"Les actes de barbarie au Congo"

LA TRIBUNE CONGOLAISE N° 5 DU 2 AVRIL 1903  (E. Janssens - octobre 2005)

Rubrique "Journaux et Revues"


Les actes de barbarie au Congo

Le Don Marzio de Naples publie une lettre de M. le Baron de Giacomo de Nisco, juge au Tribunal d'Appel de Boma, lettre qui prouve combien l'Etat Indépendant a souci de punir avec sévérité les actes de cruauté.

"S'il est vrai" écrit M. le Baron de Nisco, "que des actes de barbarie se produisent, et sont même commis et tolérés par des agents de l'Etat, il est également vrai, d'autre part, que le Gouvernement local est loin de les encourager ou de les tolérer, les poursuit et les punit avec la dernière sévérité.

La calomnie et la mauvaise foi font apparaître de tels faits comme l'œuvre de l'Etat, alors qu'il ne sont que des effractions particulières.

Dans les prisons de Boma, les Européens de diverses nationalités sont nombreux (pas d'Italiens heureusement), condamnés à des peines très sévères, plusieurs même à vie, pour mauvais traitement envers les indigènes.  De hauts fonctionnaires de l'Etat ont été traduits en justice et condamnés pour de simples coups; il y a peu de mois, un magistrat, officier du Ministère public, a été révoqué et mis en jugement pour avoir par erreur mis à exécution une sentence à charge d'un indigène, avant que le délai d'appel soit passé; et une des dernières sentences signée par moi en janvier dernier, avant mon retour en congé, condamnait en dernière instance, à perpétuité un Belge, employé de l'Etat, pour barbarie commise contre les indigènes.   Et les peines prononcées par les Tribunaux s'exécutent rigoureusement.  Une circulaire, déjà ancienne, du Gouverneur déclare que les condamnés pour violences contre les indigènes, n'ont rien à espérer de la clémence royale.  Et, en effet, depuis plusieurs années, je ne me rappelle pas que le Roi ait signé la grâce pour de tels faits, malgré les demandes réitérées et instantes.
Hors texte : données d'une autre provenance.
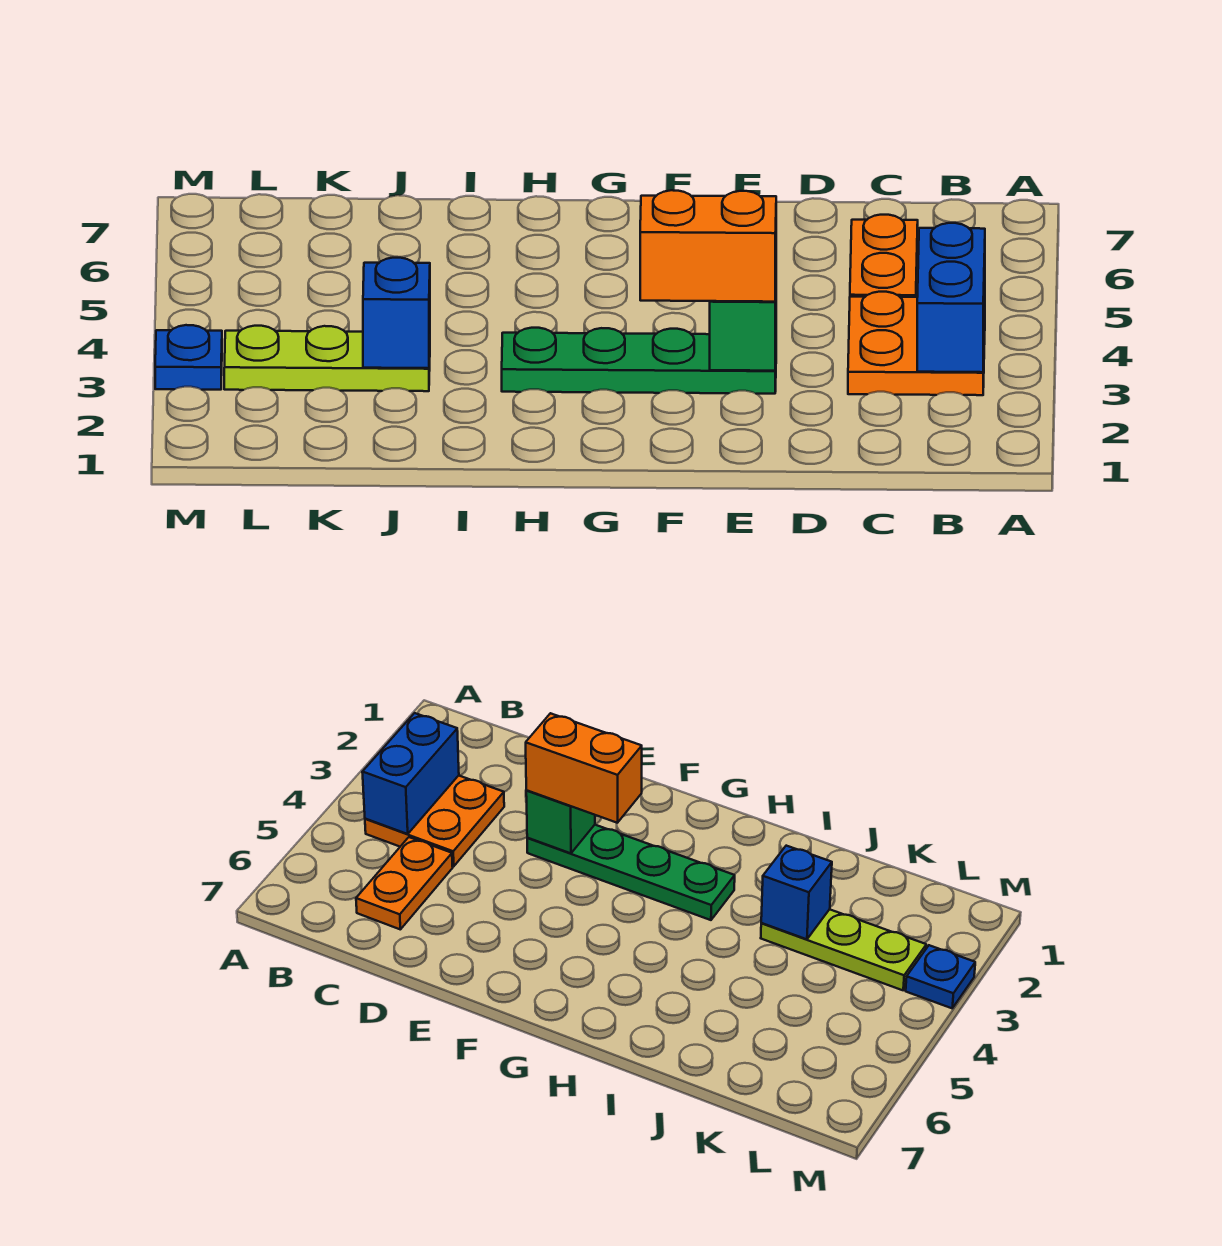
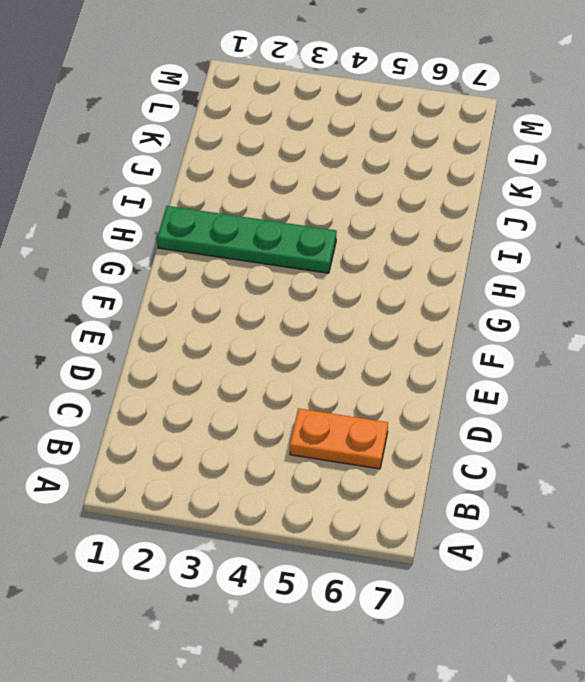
green plate H1:H4 level 1 -> green plate E3:H3 level 1
none -> orange plate B3:C4 level 1
none -> lime plate J3:L3 level 1

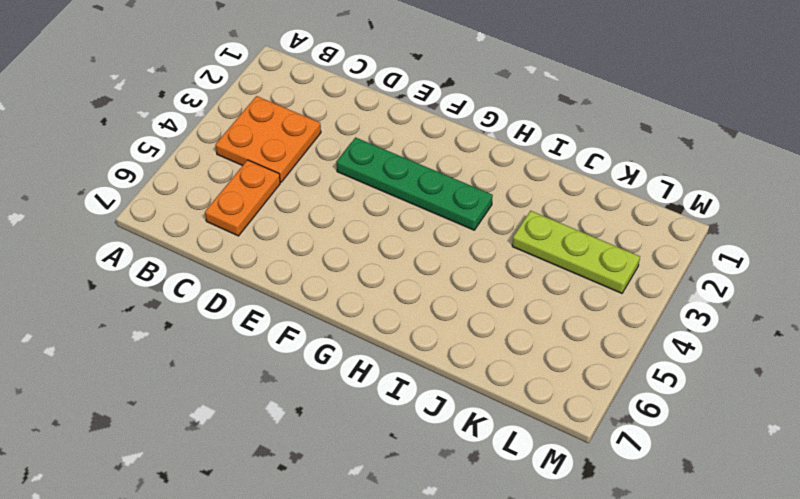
none -> blue plate M3 level 1
none -> blue brick B3:B4 level 2

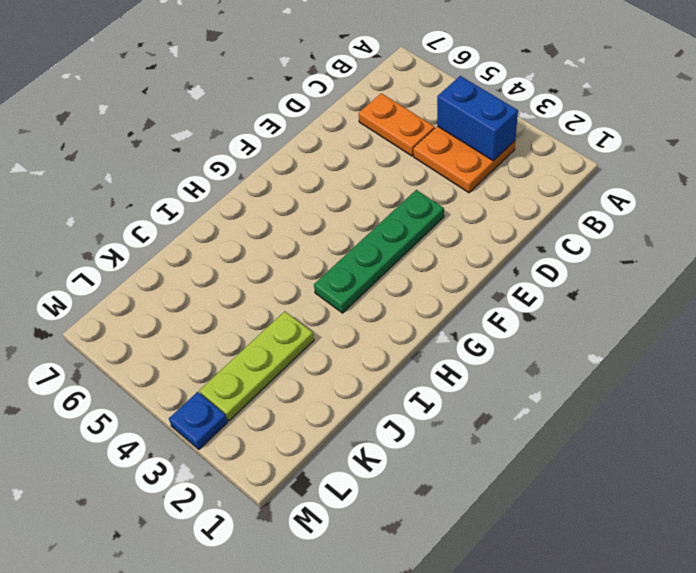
none -> green brick E3 level 2
none -> blue brick J3 level 2

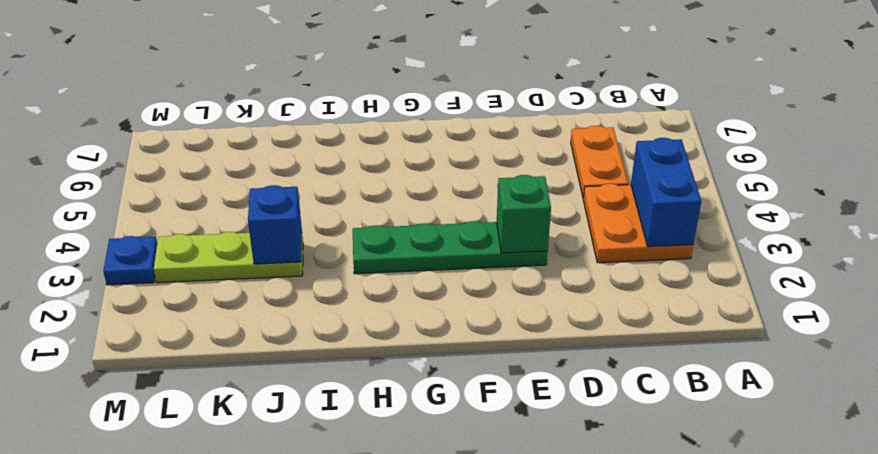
none -> orange brick E3:F3 level 3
Je ne crois pas qu'il y ait une seule législation qui protège l'élément indigène autant que la législation congolaise.  Aucune différence de droit n'existe en matière pénale entre les Blancs et les Noirs.  Le même code régit et punit les uns et les autres, les mêmes tribunaux les jugent et si un reproche peut être fait à la magistrature, c'est celui de se montrer trop sévère pour les Blancs et trop indulgente pour les indigènes.

Le seul fait d'avoir constitué un Tribunal supérieur d'appel avec des juges de nationalités diverses, d'avoir nommé,  comme juges et officiers du Ministère public près les Tribunaux de 1ère Instance à l'intérieur du pays, des magistrats et avocats étrangers (spécialement italiens), est une preuve et une garantie plus qu'évidentes du sérieux et de l'impartialité de l'administration judiciaire de l'Etat.  D'autre part, il y a dans l'Etat des représentants officiels de toutes les nations, dont quelques unes jalouses et rivales, qui ne manqueraient pas de faire apparaître leur voix dans le cas où le Gouvernement faillirait à ses devoirs.

L'Etat Indépendant du Congo, par son organisation simple, logique et puissante, par sa prospérité toujours croissante, par l'ordre et  l'activité qui règnent partout, peut être, et a été pris, comme modèle des états coloniaux et a excité l'admiration de tous ceux, amis ou adversaires, qui l'ont visité et étudié.

Il forme le centre le plus actif et le plus efficace de la civilisation au cœur de l'Afrique qui, il y a peu d'années, était encore inconnu et que Stanley appela "l'Afrique des Ténèbres". Il faut donc que notre pays (Italie, ndlr)  ne se laisse pas fourvoyer par des calomnies intéressées et qu'au contraire, il tourne son attention vers ces régions qui, avec une si grande hospitalité, accueillent et honorent ses enfants et qui ouvrent dans le monde un nouveau champ, très vaste et très fécond, à notre activité.